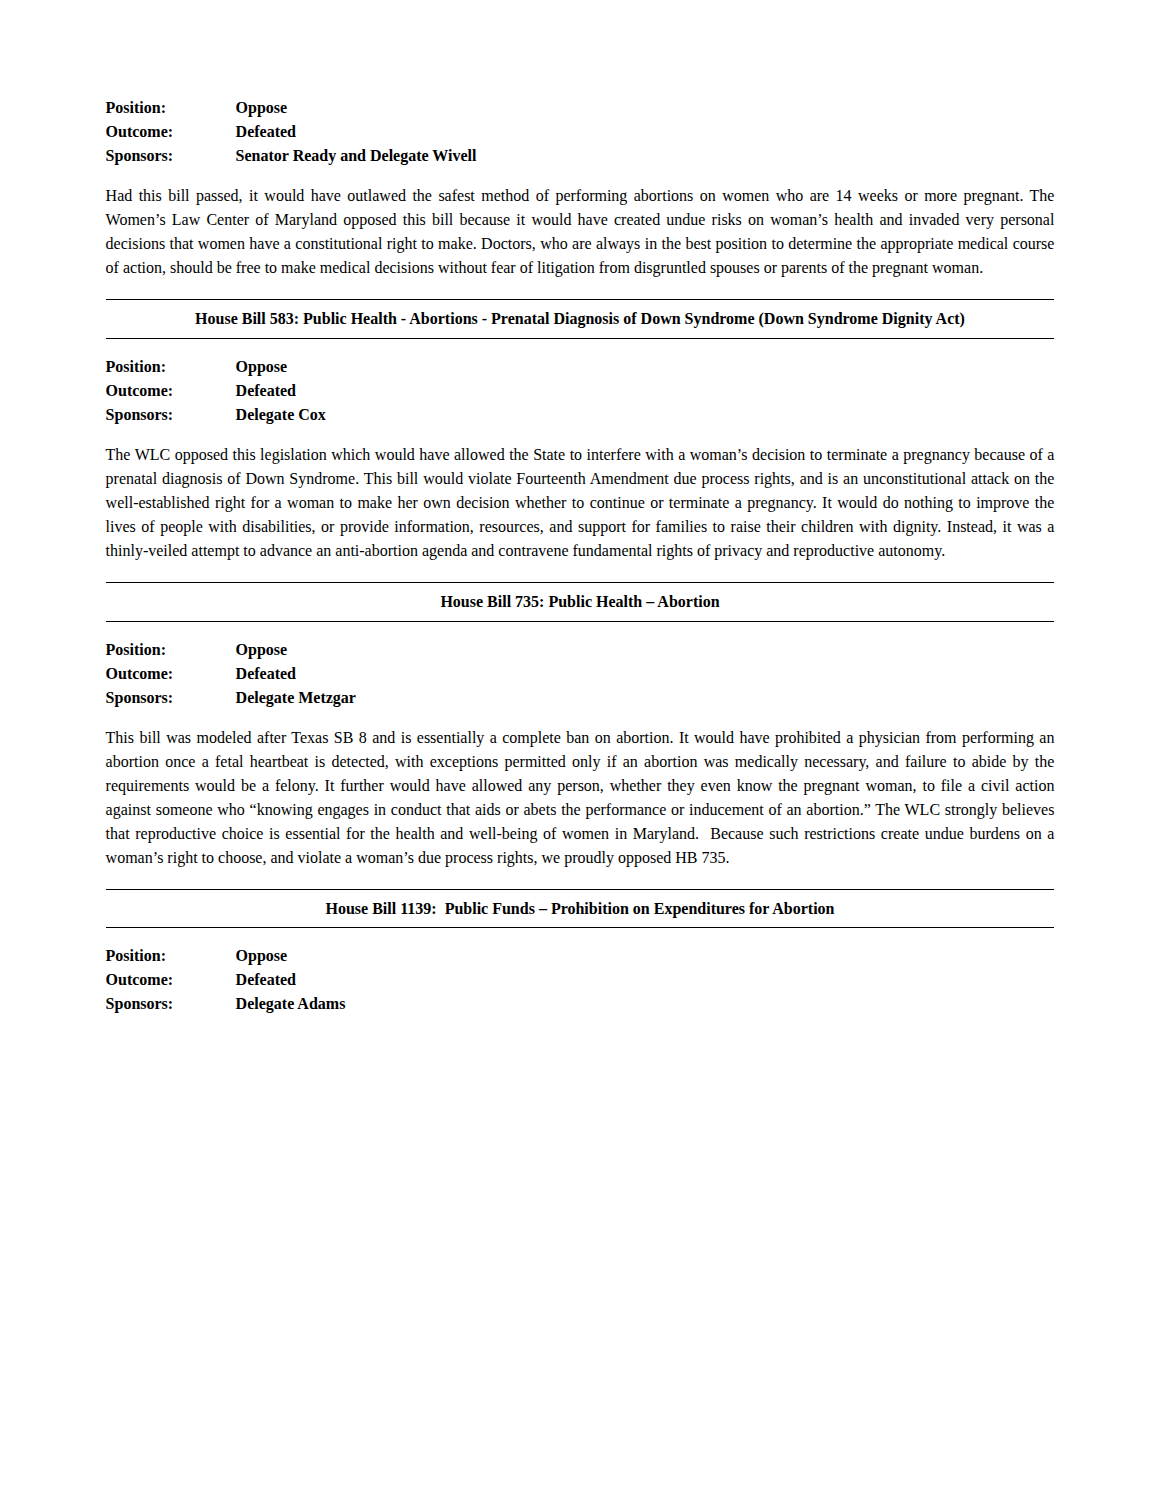Position: Oppose
Outcome: Defeated
Sponsors: Senator Ready and Delegate Wivell
Had this bill passed, it would have outlawed the safest method of performing abortions on women who are 14 weeks or more pregnant. The Women’s Law Center of Maryland opposed this bill because it would have created undue risks on woman’s health and invaded very personal decisions that women have a constitutional right to make. Doctors, who are always in the best position to determine the appropriate medical course of action, should be free to make medical decisions without fear of litigation from disgruntled spouses or parents of the pregnant woman.
House Bill 583: Public Health - Abortions - Prenatal Diagnosis of Down Syndrome (Down Syndrome Dignity Act)
Position: Oppose
Outcome: Defeated
Sponsors: Delegate Cox
The WLC opposed this legislation which would have allowed the State to interfere with a woman’s decision to terminate a pregnancy because of a prenatal diagnosis of Down Syndrome. This bill would violate Fourteenth Amendment due process rights, and is an unconstitutional attack on the well-established right for a woman to make her own decision whether to continue or terminate a pregnancy. It would do nothing to improve the lives of people with disabilities, or provide information, resources, and support for families to raise their children with dignity. Instead, it was a thinly-veiled attempt to advance an anti-abortion agenda and contravene fundamental rights of privacy and reproductive autonomy.
House Bill 735: Public Health – Abortion
Position: Oppose
Outcome: Defeated
Sponsors: Delegate Metzgar
This bill was modeled after Texas SB 8 and is essentially a complete ban on abortion. It would have prohibited a physician from performing an abortion once a fetal heartbeat is detected, with exceptions permitted only if an abortion was medically necessary, and failure to abide by the requirements would be a felony. It further would have allowed any person, whether they even know the pregnant woman, to file a civil action against someone who “knowing engages in conduct that aids or abets the performance or inducement of an abortion.” The WLC strongly believes that reproductive choice is essential for the health and well-being of women in Maryland. Because such restrictions create undue burdens on a woman’s right to choose, and violate a woman’s due process rights, we proudly opposed HB 735.
House Bill 1139: Public Funds – Prohibition on Expenditures for Abortion
Position: Oppose
Outcome: Defeated
Sponsors: Delegate Adams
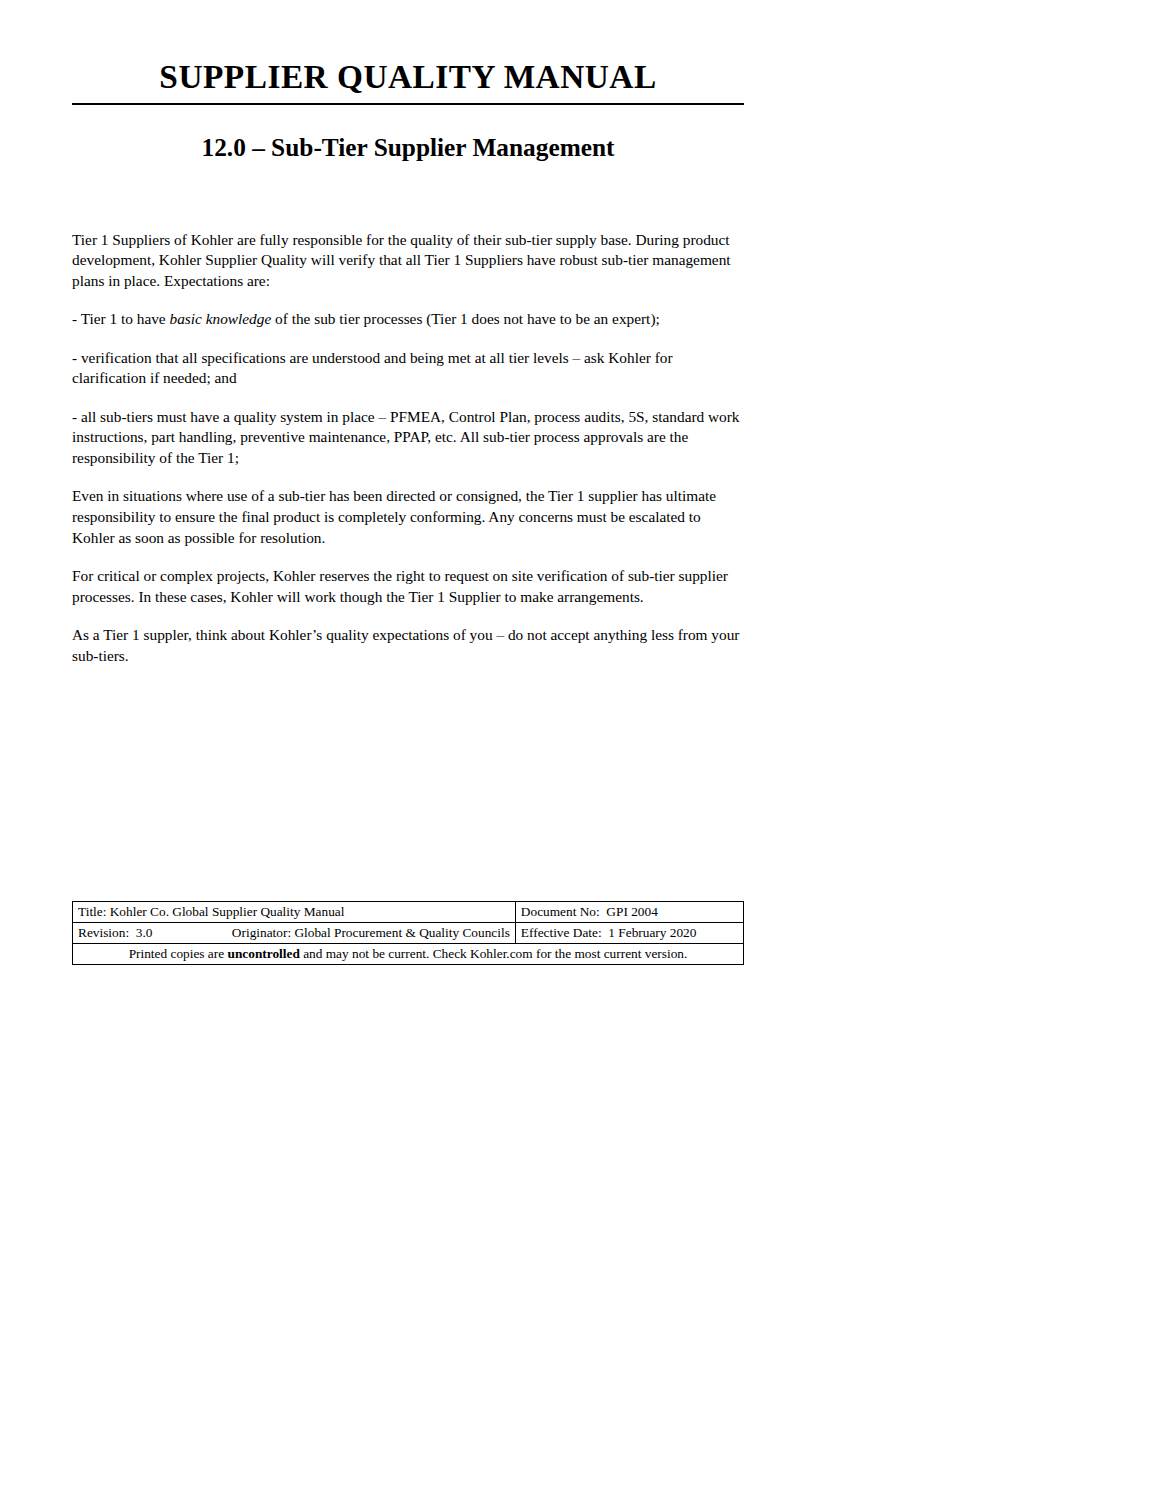SUPPLIER QUALITY MANUAL
12.0 – Sub-Tier Supplier Management
Tier 1 Suppliers of Kohler are fully responsible for the quality of their sub-tier supply base. During product development, Kohler Supplier Quality will verify that all Tier 1 Suppliers have robust sub-tier management plans in place. Expectations are:
- Tier 1 to have basic knowledge of the sub tier processes (Tier 1 does not have to be an expert);
- verification that all specifications are understood and being met at all tier levels – ask Kohler for clarification if needed; and
- all sub-tiers must have a quality system in place – PFMEA, Control Plan, process audits, 5S, standard work instructions, part handling, preventive maintenance, PPAP, etc. All sub-tier process approvals are the responsibility of the Tier 1;
Even in situations where use of a sub-tier has been directed or consigned, the Tier 1 supplier has ultimate responsibility to ensure the final product is completely conforming. Any concerns must be escalated to Kohler as soon as possible for resolution.
For critical or complex projects, Kohler reserves the right to request on site verification of sub-tier supplier processes. In these cases, Kohler will work though the Tier 1 Supplier to make arrangements.
As a Tier 1 suppler, think about Kohler’s quality expectations of you – do not accept anything less from your sub-tiers.
| Title: Kohler Co. Global Supplier Quality Manual | Document No: GPI 2004 |
| Revision: 3.0 Originator: Global Procurement & Quality Councils | Effective Date: 1 February 2020 |
| Printed copies are uncontrolled and may not be current. Check Kohler.com for the most current version. |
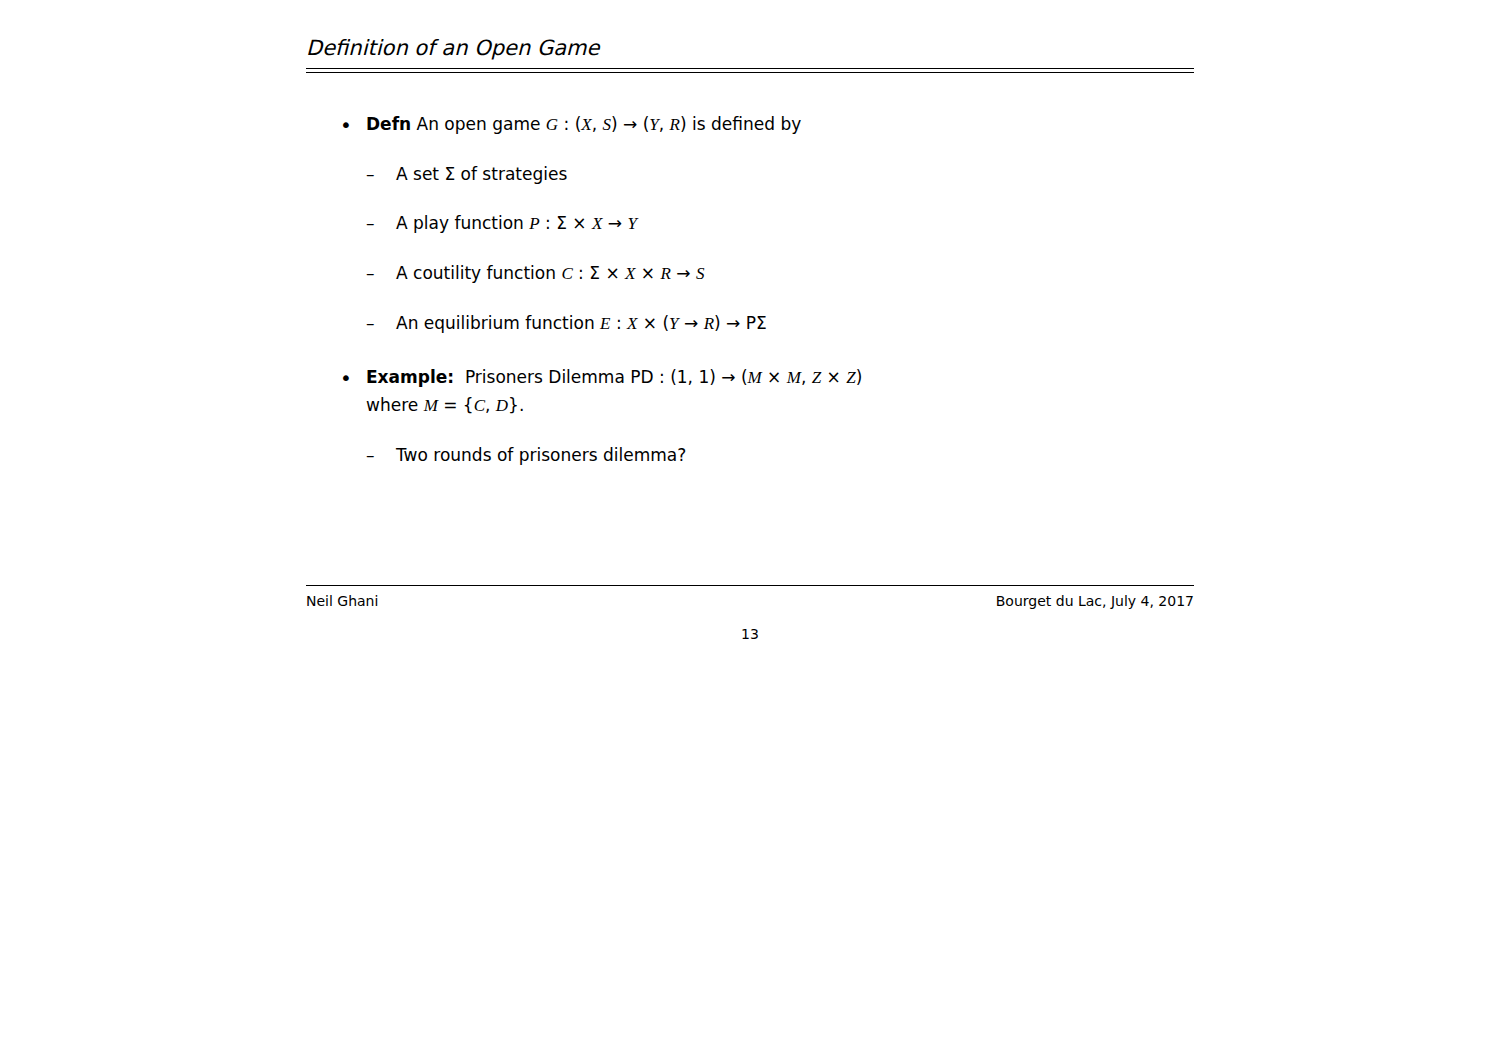Definition of an Open Game
Defn An open game G : (X, S) → (Y, R) is defined by
A set Σ of strategies
A play function P : Σ × X → Y
A coutility function C : Σ × X × R → S
An equilibrium function E : X × (Y → R) → PΣ
Example: Prisoners Dilemma PD : (1, 1) → (M × M, Z × Z) where M = {C, D}.
Two rounds of prisoners dilemma?
Neil Ghani Bourget du Lac, July 4, 2017
13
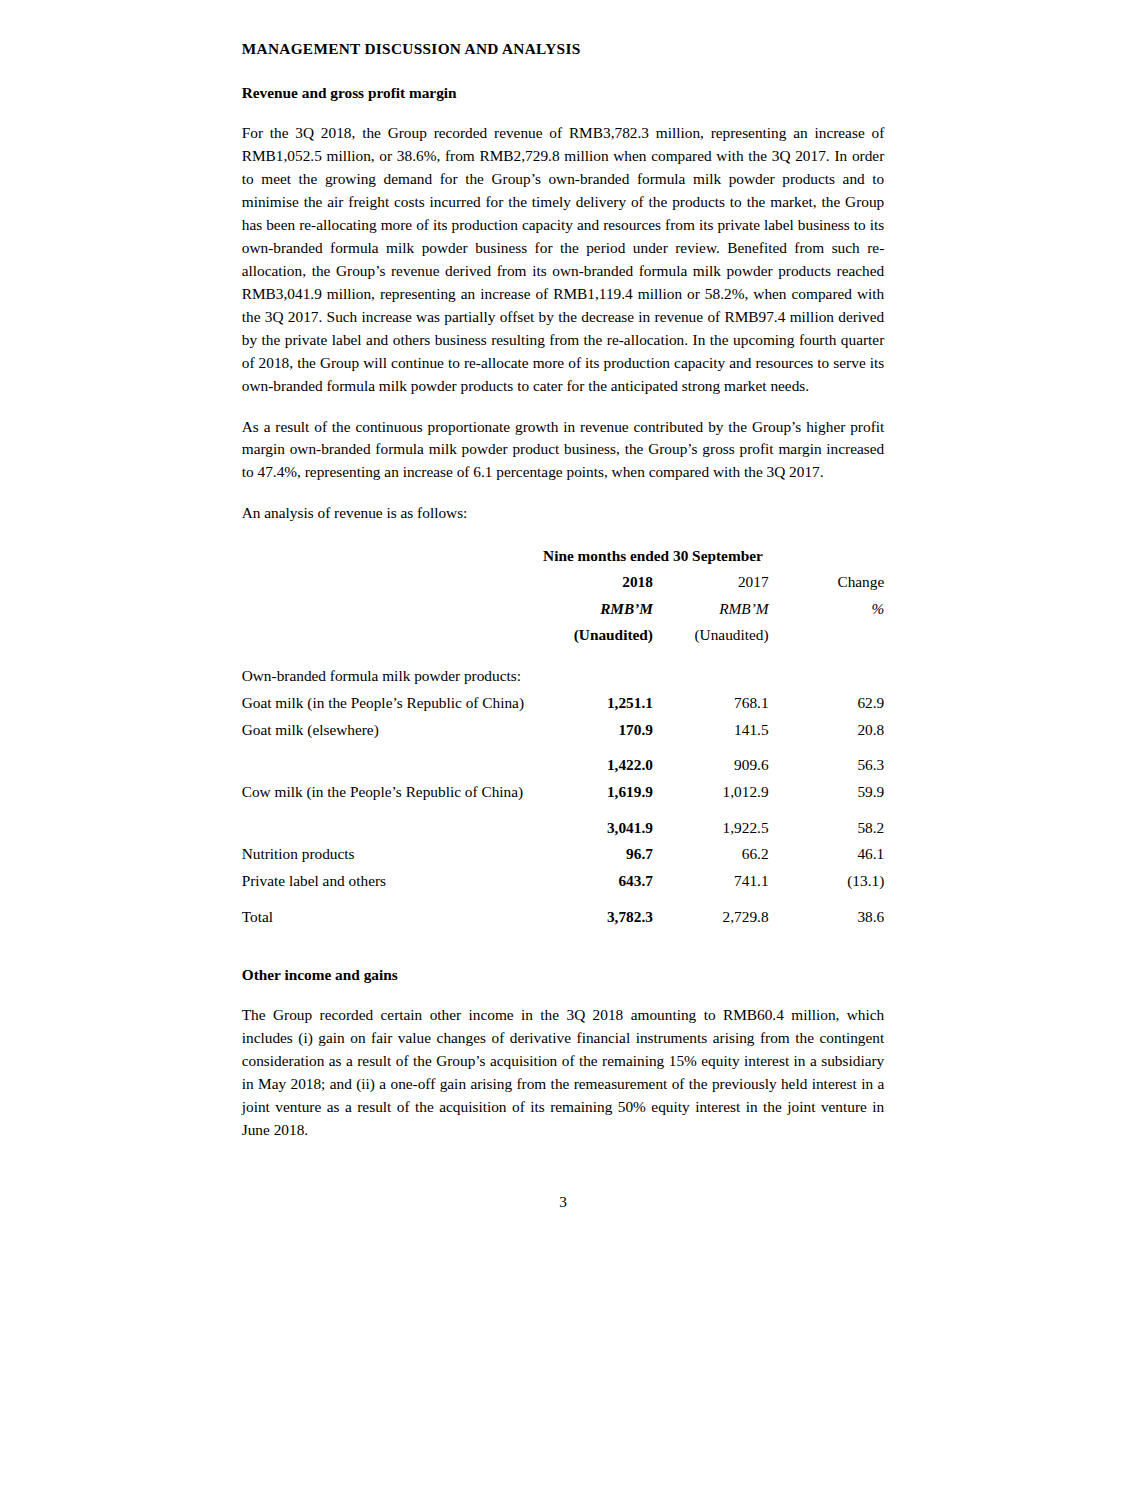MANAGEMENT DISCUSSION AND ANALYSIS
Revenue and gross profit margin
For the 3Q 2018, the Group recorded revenue of RMB3,782.3 million, representing an increase of RMB1,052.5 million, or 38.6%, from RMB2,729.8 million when compared with the 3Q 2017. In order to meet the growing demand for the Group’s own-branded formula milk powder products and to minimise the air freight costs incurred for the timely delivery of the products to the market, the Group has been re-allocating more of its production capacity and resources from its private label business to its own-branded formula milk powder business for the period under review. Benefited from such re-allocation, the Group’s revenue derived from its own-branded formula milk powder products reached RMB3,041.9 million, representing an increase of RMB1,119.4 million or 58.2%, when compared with the 3Q 2017. Such increase was partially offset by the decrease in revenue of RMB97.4 million derived by the private label and others business resulting from the re-allocation. In the upcoming fourth quarter of 2018, the Group will continue to re-allocate more of its production capacity and resources to serve its own-branded formula milk powder products to cater for the anticipated strong market needs.
As a result of the continuous proportionate growth in revenue contributed by the Group’s higher profit margin own-branded formula milk powder product business, the Group’s gross profit margin increased to 47.4%, representing an increase of 6.1 percentage points, when compared with the 3Q 2017.
An analysis of revenue is as follows:
| | Nine months ended 30 September | |
| | 2018 | 2017 | Change |
| | RMB’M | RMB’M | % |
| | (Unaudited) | (Unaudited) | |
| Own-branded formula milk powder products: | | | |
| Goat milk (in the People’s Republic of China) | 1,251.1 | 768.1 | 62.9 |
| Goat milk (elsewhere) | 170.9 | 141.5 | 20.8 |
| | 1,422.0 | 909.6 | 56.3 |
| Cow milk (in the People’s Republic of China) | 1,619.9 | 1,012.9 | 59.9 |
| | 3,041.9 | 1,922.5 | 58.2 |
| Nutrition products | 96.7 | 66.2 | 46.1 |
| Private label and others | 643.7 | 741.1 | (13.1) |
| Total | 3,782.3 | 2,729.8 | 38.6 |
Other income and gains
The Group recorded certain other income in the 3Q 2018 amounting to RMB60.4 million, which includes (i) gain on fair value changes of derivative financial instruments arising from the contingent consideration as a result of the Group’s acquisition of the remaining 15% equity interest in a subsidiary in May 2018; and (ii) a one-off gain arising from the remeasurement of the previously held interest in a joint venture as a result of the acquisition of its remaining 50% equity interest in the joint venture in June 2018.
3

--------------------------------

## Task details
From the entries above, extract only the lines running from the one containing "An analysis of" through the one containing "products: | | | |", inclusive.

## Task response
An analysis of revenue is as follows:
| | Nine months ended 30 September | |
| | 2018 | 2017 | Change |
| | RMB’M | RMB’M | % |
| | (Unaudited) | (Unaudited) | |
| Own-branded formula milk powder products: | | | |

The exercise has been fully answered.